By Michael S. Derby 
 

NEW YORK--The New York Fed is on the verge of closing a controversial chapter for the board that oversees the institution.

On Tuesday, the New York Fed said that its Board of Directors has nominated Gerald Lipkin, president and chief executive officer of New Jersey's Valley National Bank, to fill a slot on its board reserved for representatives from smaller banks. Mr. Lipkin has been nominated to take over a position vacated by Richard Carrion, of Banco Popular de Puerto Rico.

Mr. Carrion was elected earlier in the year to fill a directorship reserved for large banks in the New York Fed's district. That position opened at the end of last year after Jamie Dimon, leader of JPMorgan Chase & Co., completed his term. Mr. Lipkin's bank did not respond to a request for comment.

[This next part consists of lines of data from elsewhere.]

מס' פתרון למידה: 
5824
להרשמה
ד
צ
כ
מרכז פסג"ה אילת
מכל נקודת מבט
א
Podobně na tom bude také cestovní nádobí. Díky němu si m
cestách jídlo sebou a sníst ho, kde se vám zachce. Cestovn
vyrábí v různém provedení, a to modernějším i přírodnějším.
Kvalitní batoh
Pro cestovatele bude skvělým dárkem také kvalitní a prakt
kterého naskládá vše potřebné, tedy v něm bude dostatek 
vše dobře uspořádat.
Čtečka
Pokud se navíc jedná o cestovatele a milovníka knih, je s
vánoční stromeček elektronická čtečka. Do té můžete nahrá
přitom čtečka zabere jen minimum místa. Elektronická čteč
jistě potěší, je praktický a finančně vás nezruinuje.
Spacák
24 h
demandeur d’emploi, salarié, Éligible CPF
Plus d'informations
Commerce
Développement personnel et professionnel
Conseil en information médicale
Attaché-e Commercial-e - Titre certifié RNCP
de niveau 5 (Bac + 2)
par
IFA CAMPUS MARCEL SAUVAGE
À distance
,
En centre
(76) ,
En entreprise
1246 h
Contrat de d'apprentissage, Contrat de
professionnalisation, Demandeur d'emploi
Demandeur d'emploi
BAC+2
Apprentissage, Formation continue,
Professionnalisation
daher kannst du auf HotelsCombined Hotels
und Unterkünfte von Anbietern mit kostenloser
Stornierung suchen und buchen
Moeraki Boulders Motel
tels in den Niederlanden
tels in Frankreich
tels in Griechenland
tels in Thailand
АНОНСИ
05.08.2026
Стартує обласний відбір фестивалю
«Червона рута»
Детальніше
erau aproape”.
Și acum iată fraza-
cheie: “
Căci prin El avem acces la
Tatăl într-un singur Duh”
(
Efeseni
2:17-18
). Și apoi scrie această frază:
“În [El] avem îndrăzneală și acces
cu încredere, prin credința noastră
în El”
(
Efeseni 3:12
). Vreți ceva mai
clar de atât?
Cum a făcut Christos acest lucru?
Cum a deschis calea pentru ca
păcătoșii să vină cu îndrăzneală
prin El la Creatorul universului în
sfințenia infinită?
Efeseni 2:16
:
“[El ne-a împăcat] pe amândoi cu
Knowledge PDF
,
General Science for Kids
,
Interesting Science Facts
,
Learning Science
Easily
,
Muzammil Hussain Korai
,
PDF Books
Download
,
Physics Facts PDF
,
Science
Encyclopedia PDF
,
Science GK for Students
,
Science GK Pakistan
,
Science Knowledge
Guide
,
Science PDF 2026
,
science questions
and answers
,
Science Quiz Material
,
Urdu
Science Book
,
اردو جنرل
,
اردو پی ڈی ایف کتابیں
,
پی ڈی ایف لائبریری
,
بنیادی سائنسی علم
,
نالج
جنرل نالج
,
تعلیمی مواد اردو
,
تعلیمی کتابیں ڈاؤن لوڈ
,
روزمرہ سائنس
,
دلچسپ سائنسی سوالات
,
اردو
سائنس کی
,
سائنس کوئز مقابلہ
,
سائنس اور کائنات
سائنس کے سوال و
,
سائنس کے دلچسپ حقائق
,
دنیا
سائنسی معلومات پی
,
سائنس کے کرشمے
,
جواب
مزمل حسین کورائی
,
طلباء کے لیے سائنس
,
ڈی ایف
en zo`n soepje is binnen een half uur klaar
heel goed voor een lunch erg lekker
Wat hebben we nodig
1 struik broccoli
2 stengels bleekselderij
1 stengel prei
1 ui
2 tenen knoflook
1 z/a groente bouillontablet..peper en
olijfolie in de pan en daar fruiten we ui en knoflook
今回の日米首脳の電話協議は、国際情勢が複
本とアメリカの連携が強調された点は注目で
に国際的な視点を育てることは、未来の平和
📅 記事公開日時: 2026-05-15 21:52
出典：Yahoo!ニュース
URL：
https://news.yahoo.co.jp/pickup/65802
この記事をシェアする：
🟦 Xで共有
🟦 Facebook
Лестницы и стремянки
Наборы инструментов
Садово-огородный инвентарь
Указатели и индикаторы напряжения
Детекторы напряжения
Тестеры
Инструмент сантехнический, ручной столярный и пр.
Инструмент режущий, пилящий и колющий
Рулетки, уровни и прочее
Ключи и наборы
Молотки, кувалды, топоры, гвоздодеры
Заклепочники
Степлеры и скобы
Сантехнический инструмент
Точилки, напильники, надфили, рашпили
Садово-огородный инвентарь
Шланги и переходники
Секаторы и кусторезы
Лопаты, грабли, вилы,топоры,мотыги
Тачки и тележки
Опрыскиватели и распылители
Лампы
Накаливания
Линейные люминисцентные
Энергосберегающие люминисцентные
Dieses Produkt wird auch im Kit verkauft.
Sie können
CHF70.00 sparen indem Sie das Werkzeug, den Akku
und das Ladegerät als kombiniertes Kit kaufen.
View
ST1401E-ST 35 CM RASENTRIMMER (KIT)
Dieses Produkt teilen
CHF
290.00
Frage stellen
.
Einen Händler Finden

Mr. Carrion's elevation represented the beginning of the end of a difficult period for the New York Fed. If Mr. Lipkin gets the support of New York Fed member banks, the institution will no longer count leaders of too-big-to-fail banks among its board membership.

Over recent years, the presence mega-bank leaders on the New York Fed board has proved highly controversial. Critics have contended there's a huge conflict of interest for the board to have bankers watching over the New York Fed, at the same time the institution regulates those same financial firms. The events of the financial crisis and the central bank's extensive bailouts and interventions only heightened this anxiety.

During Mr. Dimon's contentious tenure coincided with his bank facing a major trading loss that alarmed many observers. While Mr. Dimon competed his appointed term, he was the subject of a fairly substantial campaign from Fed critics to have him removed early.

Other black eyes to the New York Fed board included Stephen Friedman, a Goldman Sachs director and shareholder, who resigned in 2009 as board chairman amid questions about his financial holdings. Lehman Brothers leader Richard Fuld was a director in 2008 when his bank imploded, an event that accelerated the financial crisis to a fever pitch.

Fed officials assert the controversy over who serves on the board is misguided. Each of the 12 regional bank boards is comprised of a mix of bankers, local business leaders and community interests, based on law set by Congress. Fed officials say board members provide valuable information on local economies, as well as important advice on operational issues.

Critically, central bankers say board members are not privy to any information about monetary policy issues. Legal changes have removed bankers from perhaps the board's most important role, choosing a new bank president. Meanwhile, bank supervision is managed by the Federal Reserve in Washington, and not by the regional Fed banks that actually house the regulators.